Extracted data entries

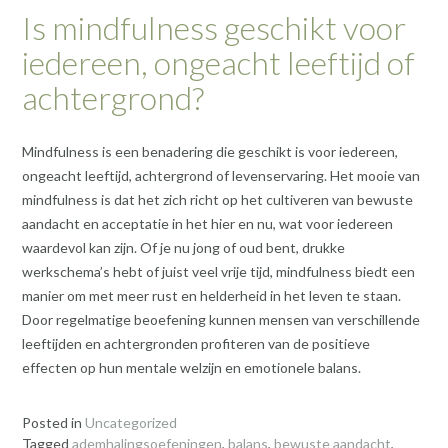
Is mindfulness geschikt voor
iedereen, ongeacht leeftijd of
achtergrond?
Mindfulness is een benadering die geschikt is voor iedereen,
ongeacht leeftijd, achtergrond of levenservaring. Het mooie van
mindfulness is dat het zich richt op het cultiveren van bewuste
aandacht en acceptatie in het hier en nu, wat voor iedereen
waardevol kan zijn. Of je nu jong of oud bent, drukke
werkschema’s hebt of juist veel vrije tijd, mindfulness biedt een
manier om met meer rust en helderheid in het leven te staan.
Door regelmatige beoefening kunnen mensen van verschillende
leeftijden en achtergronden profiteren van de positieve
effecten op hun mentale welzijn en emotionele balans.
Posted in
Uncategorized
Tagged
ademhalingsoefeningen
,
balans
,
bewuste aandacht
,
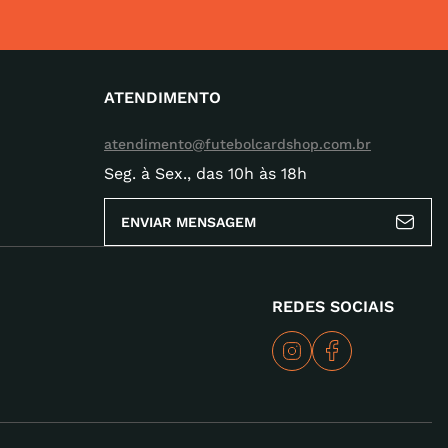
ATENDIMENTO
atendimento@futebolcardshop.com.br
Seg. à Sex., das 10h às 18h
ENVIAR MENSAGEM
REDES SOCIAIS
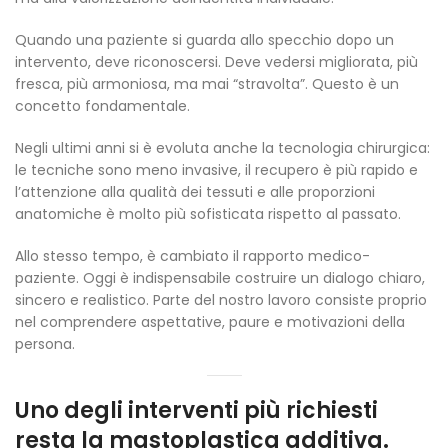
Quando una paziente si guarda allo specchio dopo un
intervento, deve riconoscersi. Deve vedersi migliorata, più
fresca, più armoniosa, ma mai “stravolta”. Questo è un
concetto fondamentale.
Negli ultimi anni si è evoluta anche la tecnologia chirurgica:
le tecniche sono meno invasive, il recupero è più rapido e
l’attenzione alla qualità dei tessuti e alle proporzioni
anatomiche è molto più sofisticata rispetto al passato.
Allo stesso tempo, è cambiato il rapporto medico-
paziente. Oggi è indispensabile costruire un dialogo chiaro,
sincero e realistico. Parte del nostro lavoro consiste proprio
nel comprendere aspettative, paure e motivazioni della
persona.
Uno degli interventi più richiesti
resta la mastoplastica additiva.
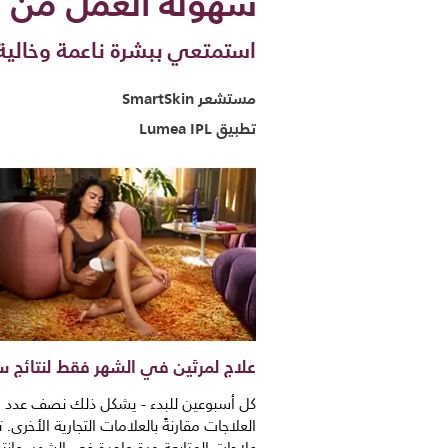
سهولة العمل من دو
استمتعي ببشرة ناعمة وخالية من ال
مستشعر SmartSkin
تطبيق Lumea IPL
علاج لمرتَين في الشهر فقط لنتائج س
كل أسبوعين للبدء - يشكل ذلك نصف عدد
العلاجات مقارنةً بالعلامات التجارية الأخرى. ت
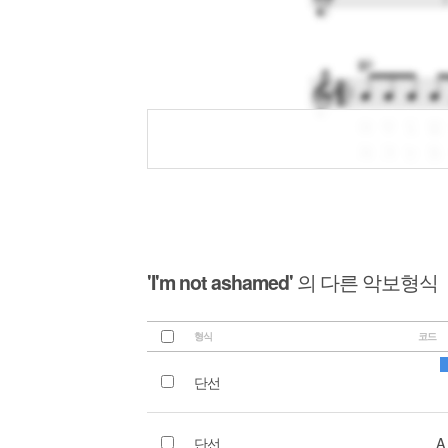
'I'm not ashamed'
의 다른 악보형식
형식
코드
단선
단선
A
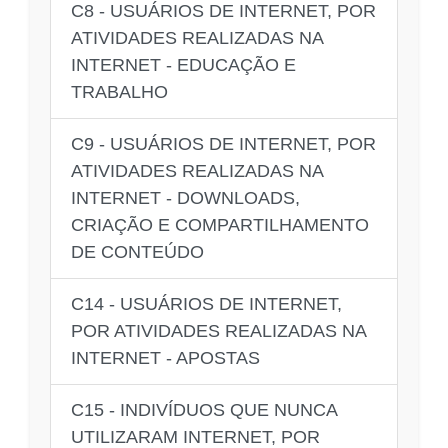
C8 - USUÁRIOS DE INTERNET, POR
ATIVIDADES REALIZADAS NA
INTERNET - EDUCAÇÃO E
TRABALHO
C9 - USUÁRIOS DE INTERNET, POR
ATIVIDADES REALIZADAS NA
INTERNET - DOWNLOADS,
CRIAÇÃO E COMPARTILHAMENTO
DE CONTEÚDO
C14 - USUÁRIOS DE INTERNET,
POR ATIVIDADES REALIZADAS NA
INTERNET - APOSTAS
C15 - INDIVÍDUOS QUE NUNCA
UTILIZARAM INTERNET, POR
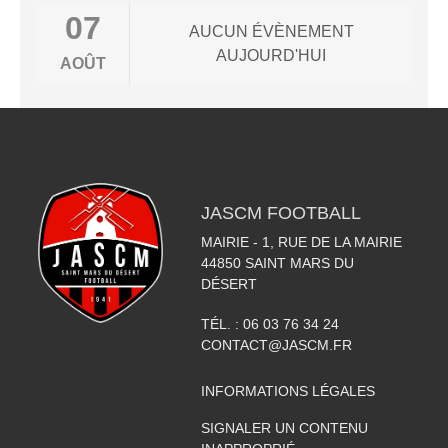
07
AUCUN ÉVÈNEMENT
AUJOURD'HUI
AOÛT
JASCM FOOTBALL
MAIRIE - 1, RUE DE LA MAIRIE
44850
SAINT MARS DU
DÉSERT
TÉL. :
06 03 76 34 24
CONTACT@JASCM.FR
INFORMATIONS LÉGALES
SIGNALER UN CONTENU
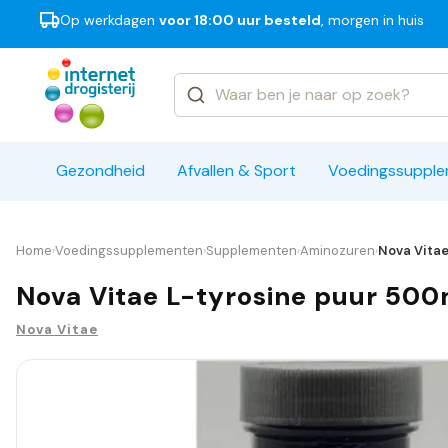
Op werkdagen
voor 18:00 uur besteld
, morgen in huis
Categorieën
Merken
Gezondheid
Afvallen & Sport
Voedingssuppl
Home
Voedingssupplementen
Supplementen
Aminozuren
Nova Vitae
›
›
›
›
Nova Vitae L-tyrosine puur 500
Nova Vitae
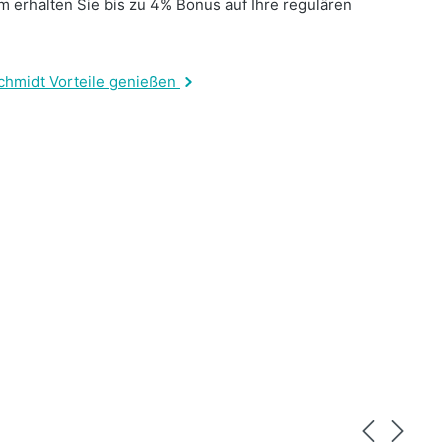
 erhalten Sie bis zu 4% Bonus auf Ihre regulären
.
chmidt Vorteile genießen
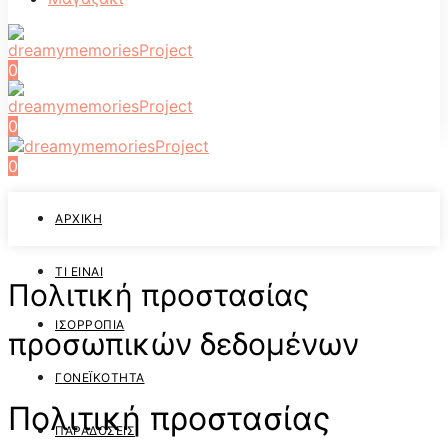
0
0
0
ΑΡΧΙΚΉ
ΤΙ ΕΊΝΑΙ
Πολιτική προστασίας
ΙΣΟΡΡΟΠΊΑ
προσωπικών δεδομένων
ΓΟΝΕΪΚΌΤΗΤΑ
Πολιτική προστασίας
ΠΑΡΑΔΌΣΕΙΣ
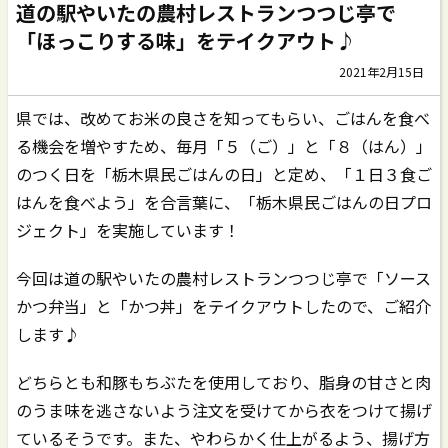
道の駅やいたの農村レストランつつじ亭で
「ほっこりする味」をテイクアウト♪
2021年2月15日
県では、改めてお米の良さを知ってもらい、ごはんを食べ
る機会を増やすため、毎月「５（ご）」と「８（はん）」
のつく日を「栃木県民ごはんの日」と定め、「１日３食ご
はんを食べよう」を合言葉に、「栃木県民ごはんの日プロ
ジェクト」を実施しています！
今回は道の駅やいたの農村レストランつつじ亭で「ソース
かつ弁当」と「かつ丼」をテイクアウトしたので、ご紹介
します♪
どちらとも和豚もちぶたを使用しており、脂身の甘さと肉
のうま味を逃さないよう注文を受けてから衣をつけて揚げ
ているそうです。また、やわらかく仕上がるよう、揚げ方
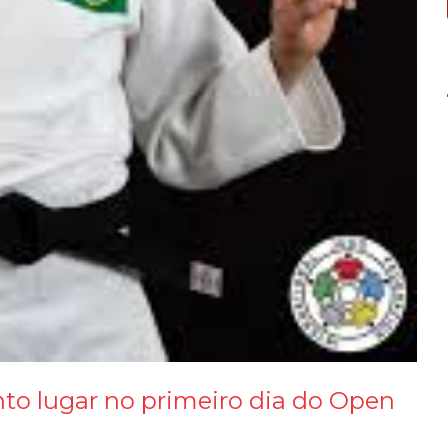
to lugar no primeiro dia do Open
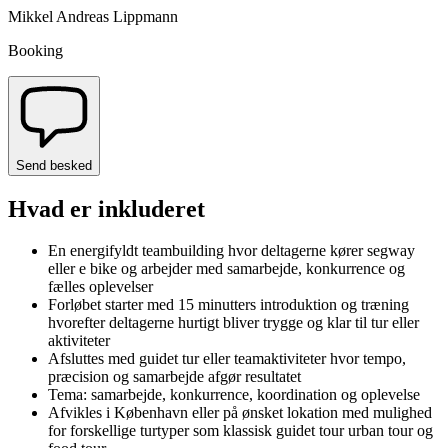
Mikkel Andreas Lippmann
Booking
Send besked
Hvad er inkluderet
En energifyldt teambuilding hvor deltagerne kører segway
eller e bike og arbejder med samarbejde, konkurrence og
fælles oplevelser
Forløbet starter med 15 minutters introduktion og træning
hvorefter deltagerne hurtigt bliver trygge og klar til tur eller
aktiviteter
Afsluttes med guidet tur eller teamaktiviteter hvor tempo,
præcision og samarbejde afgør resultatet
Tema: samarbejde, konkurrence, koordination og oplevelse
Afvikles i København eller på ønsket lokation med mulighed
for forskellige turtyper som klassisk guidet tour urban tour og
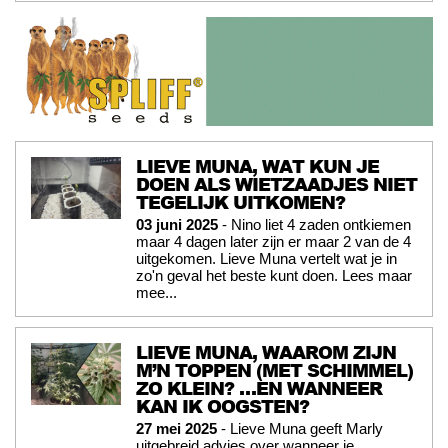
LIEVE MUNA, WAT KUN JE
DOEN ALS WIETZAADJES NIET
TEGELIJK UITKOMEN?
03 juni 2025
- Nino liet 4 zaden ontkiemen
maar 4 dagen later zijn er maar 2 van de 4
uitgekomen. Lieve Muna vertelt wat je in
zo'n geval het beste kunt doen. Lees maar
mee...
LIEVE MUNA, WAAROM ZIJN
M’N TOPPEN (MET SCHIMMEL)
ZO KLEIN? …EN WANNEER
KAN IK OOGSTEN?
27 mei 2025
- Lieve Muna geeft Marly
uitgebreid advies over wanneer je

**Action item**
Render the lines of the data as a numbered list, starting at the very beginning of the data and ending with the line that contains "mindfulness is dat", both included. Leave out the pictures and any blank lines.

**Expected answer**
1. Is mindfulness geschikt voor
2. iedereen, ongeacht leeftijd of
3. achtergrond?
4. Mindfulness is een benadering die geschikt is voor iedereen,
5. ongeacht leeftijd, achtergrond of levenservaring. Het mooie van
6. mindfulness is dat het zich richt op het cultiveren van bewuste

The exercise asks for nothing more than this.